Ever since Prelude Therapeutics launched in 2016, the company has made tremendous progress in its first discovery program targeting Protein Arginine Methyltransferase 5 (known as PRMT5) — which is a member of the arginine methyltransferase family. PRMT5 is known for playing an important role in several cellular processes that drives cancer cell proliferation, cell cycle progression, and resistance to apoptosis in hematological malignancies and solid tumors.
With this round of funding, Prelude Therapeutics is going to advance Prelude’s proprietary PRMT5 inhibitor PRT543 through proof of concept clinical studies. PRT543 is in a parallel dose escalation Phase 1 clinical trial for solid tumors, myeloid malignancies, and lymphomas.

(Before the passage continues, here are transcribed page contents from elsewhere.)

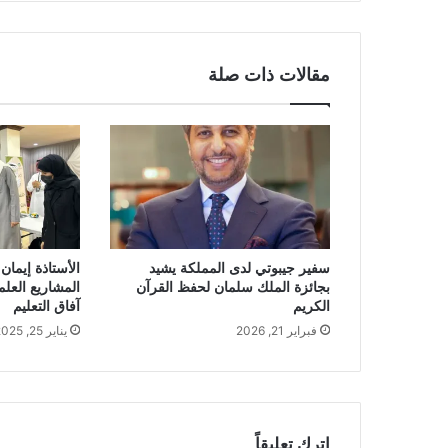
مقالات ذات صلة
سفير جيبوتي لدى المملكة يشيد
الأستاذة إيمان
بجائزة الملك سلمان لحفظ القرآن
المشاريع العلم
الكريم
آفاق التعليم
فبراير 21, 2026
يناير 25, 2025
اترك تعليقاً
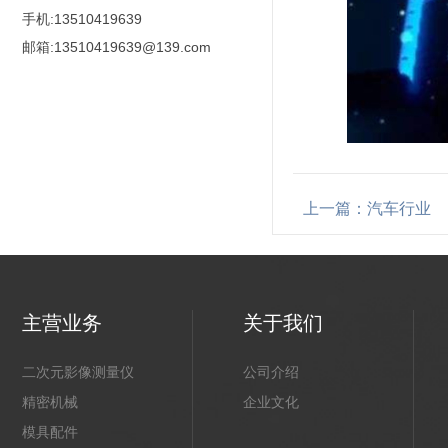
手机:13510419639
邮箱:13510419639@139.com
上一篇：汽车行业
主营业务
关于我们
二次元影像测量仪
公司介绍
精密机械
企业文化
模具配件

And the funding will also be used for advancing additional differentiated compounds from the PRMT5 program and strengthening Prelude’s discovery preclinical and clinical development infrastructure for supporting a rapidly advancing pipeline beyond PRMT5. And Prelude has established several drug discovery programs and compounds from the early stage programs that are expected to enter preclinical development in the second half of 2019 with a potential IND-filing in 2020.
“We are very appreciative of the continued support of our current investors, who have been integral to the founding of Prelude and the creation of our growing pipeline,” said Prelude Therapeutics CEO and founder Kris Vaddi, Ph.D. “We believe PRMT5 inhibitors represent a promising new class of drugs to treat cancers, including ones that have developed resistance to existing targeted therapies. We are also pleased to have assembled such a talented, experienced and proven leadership team to address some of the most pressing gaps in cancer treatment.”
Prior to launching Prelude in July 2016, Dr. Vaddi was a member of the founding team of Incyte Corporation in 2002 and most recently served as a group vice president. And he is also known for initiating and championing JAK research programs at Incyte that led to the discovery, development, and approval of Jakafi (ruxolotinib) for Myelofibrosis and Polycythemia Vera and Olumiant (Baricitinib) for rheumatoid arthritis. Dr. Vaddi had received his Doctorate in Veterinary Medicine from APAU in India and his Ph.D. from the University of Florida.
In May, Prelude hired Dr. David Mauro as the company’s chief medical officer. Dr. Mauro has experience in strong drug development experience in positions of increasing responsibility at Bristol-Myers Squibb, Merck, and Checkmate Pharmaceuticals. Dr. Mauro received an MD and Ph.D. from Temple University School of Medicine.
And Brian Piper has joined Prelude as chief financial officer in July. Piper was previously chief financial officer at Aevi Genomic Medicine where he oversaw the management of corporate financing and reporting, corporate fundraising efforts, and investor relations. Before that, he had executive roles in finance, program and alliance management, and investor relations at Shire Pharmaceuticals.